The term "blockchain" is really just a fancy way of saying distributed database with cryptographic signing and trusted timestamping. It was originally conceived to solve a VERY specific problem in the realm of digital currencies, namely the "double spending" problem. Unfortunately for the hype peddlers, the "double spending" problem is pretty much unique to the digital currency realm. If all you need is a distributed database or cryptograhpic signing or trusted timestamping or some combination of them, you don't really need a blockchain to get them. Is there some sort of adversarial problem in nuclear weapon security that can be restated in terms of the "double spending" problem in digital currency? If not then it's hard to see how blockchain offers any advantage over existing permissive action links systems.
Didn't anyone learn anything from wargames, do not connect nukes to the internet period, seriously no remote access
Chainwax.
Comment removed based on user account deletion
Verify and redo the proofs using independent parties, methods and tools. Use the tool set for international arms control operations via UN. Since nobody wants criminals to have access to military grade weapons, sell the system to every military of this planet to reduce the number of weapons stolen by organized crime.
The thing about DARPA is... they are looking at EVERYTHING. So yeah, they may have awarded a million dollar contract (which is trivial to them, BTW) to study Technology X; but that doesn't mean that anybody in the military is about to implement it. - Heck, that doesn't even mean that anybody in the military has even asked for a solution to that problem. DARPA researches all sorts of stuff that never see the light of day.
___ I don't respond to Anonymous Cowards, and I Never Mod them UP.
I think the country needs to be somewhat jaded about DARPA, despite its former reputation.
Obtaining DARPA money has degenerated into 'building relationships' which is Washington-speak for schmoozing the reviewers. DARPA is no longer about inventing the next big thing but has degenerated into feeding the system of suppliers who rotate reviewers into and out of DARPA.
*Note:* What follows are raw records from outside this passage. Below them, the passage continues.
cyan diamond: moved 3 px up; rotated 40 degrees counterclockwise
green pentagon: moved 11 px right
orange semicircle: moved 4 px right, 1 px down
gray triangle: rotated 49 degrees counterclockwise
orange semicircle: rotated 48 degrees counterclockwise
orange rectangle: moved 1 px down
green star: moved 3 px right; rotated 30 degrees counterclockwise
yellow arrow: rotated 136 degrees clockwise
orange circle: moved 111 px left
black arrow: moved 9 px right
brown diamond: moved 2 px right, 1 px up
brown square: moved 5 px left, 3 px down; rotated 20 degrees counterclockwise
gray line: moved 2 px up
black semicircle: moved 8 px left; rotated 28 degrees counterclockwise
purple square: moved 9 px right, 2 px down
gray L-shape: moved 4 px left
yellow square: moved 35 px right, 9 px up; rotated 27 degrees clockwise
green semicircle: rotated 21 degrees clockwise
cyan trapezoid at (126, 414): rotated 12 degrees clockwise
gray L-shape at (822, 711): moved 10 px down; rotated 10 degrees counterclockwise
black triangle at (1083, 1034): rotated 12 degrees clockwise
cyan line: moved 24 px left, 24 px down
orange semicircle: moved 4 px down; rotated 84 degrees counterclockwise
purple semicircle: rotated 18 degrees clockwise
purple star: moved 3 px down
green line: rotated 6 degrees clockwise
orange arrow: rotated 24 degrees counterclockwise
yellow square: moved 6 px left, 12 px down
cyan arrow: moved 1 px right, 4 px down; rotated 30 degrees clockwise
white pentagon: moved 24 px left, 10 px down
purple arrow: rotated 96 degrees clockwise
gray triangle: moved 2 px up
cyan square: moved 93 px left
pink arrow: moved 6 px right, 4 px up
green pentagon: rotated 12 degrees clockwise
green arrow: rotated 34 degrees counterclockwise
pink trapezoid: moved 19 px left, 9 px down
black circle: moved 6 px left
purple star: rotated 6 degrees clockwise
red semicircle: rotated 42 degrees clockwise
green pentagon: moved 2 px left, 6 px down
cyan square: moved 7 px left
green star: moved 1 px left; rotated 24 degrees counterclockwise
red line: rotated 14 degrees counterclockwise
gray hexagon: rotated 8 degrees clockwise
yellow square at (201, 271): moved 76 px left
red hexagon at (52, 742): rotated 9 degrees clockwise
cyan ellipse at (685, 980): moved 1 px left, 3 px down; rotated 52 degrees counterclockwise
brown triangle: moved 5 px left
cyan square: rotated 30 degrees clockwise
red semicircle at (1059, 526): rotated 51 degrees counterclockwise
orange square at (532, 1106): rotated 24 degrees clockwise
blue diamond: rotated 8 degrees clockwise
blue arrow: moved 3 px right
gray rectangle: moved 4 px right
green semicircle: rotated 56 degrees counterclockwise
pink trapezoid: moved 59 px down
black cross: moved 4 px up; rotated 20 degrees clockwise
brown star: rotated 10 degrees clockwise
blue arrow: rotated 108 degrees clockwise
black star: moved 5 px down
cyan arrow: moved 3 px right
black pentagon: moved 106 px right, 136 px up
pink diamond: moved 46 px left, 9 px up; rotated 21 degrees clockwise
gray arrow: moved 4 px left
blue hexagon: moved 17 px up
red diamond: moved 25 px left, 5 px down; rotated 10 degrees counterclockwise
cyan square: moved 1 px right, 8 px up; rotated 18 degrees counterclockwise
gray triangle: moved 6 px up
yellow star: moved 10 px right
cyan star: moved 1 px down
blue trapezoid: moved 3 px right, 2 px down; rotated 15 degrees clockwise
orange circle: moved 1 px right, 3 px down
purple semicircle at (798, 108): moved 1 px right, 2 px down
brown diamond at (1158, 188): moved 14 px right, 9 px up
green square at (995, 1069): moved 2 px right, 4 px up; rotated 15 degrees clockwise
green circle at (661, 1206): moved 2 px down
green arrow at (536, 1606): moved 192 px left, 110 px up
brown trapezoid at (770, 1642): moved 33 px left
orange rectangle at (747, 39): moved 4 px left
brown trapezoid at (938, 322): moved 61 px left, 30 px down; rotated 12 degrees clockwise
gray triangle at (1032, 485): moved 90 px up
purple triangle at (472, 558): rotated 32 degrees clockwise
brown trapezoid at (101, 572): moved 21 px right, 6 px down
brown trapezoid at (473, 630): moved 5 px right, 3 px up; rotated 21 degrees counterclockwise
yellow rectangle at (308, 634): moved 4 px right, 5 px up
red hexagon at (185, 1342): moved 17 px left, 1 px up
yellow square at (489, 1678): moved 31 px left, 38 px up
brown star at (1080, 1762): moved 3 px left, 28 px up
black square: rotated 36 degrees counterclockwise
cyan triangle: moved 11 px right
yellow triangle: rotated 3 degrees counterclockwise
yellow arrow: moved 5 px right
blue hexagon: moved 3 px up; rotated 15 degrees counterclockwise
Follow the money on this one. John Launchbury is head of the I2O directorate at DARPA. Galois was the company that he founded and which he had to divest himself of interest in when he took over as head of the directorate. This is money being pumped back into the old company.
Formal verification is unquestionably great science and engineering. Unfortunately it is not even remotely practical for addressing the cyber-security infrastructure challenge this country has. If something like nuclear weapons need to be secure use old technology and don't even let them remotely connect to something which looks like a network. Take a lesson from physical fail safe systems which required that metal shot be allowed to run out of primary pits in order to create an ignitable weapon.
Security is about the challenge of risk management in the face of economic constraints. The greatest security challenge the world faces are millions if not billions of intelligent and network accessible devices being injected by foreign entities, with acknowledged agendas, into every facet of our personal, commercial and governmental lives. Formal methods are never going to be relevant in addressing that problem, which is here and now, not 20 years in the future.
Put the pussy on the chain wax.
Or as Donald would say, grab the pussy on the chain wax.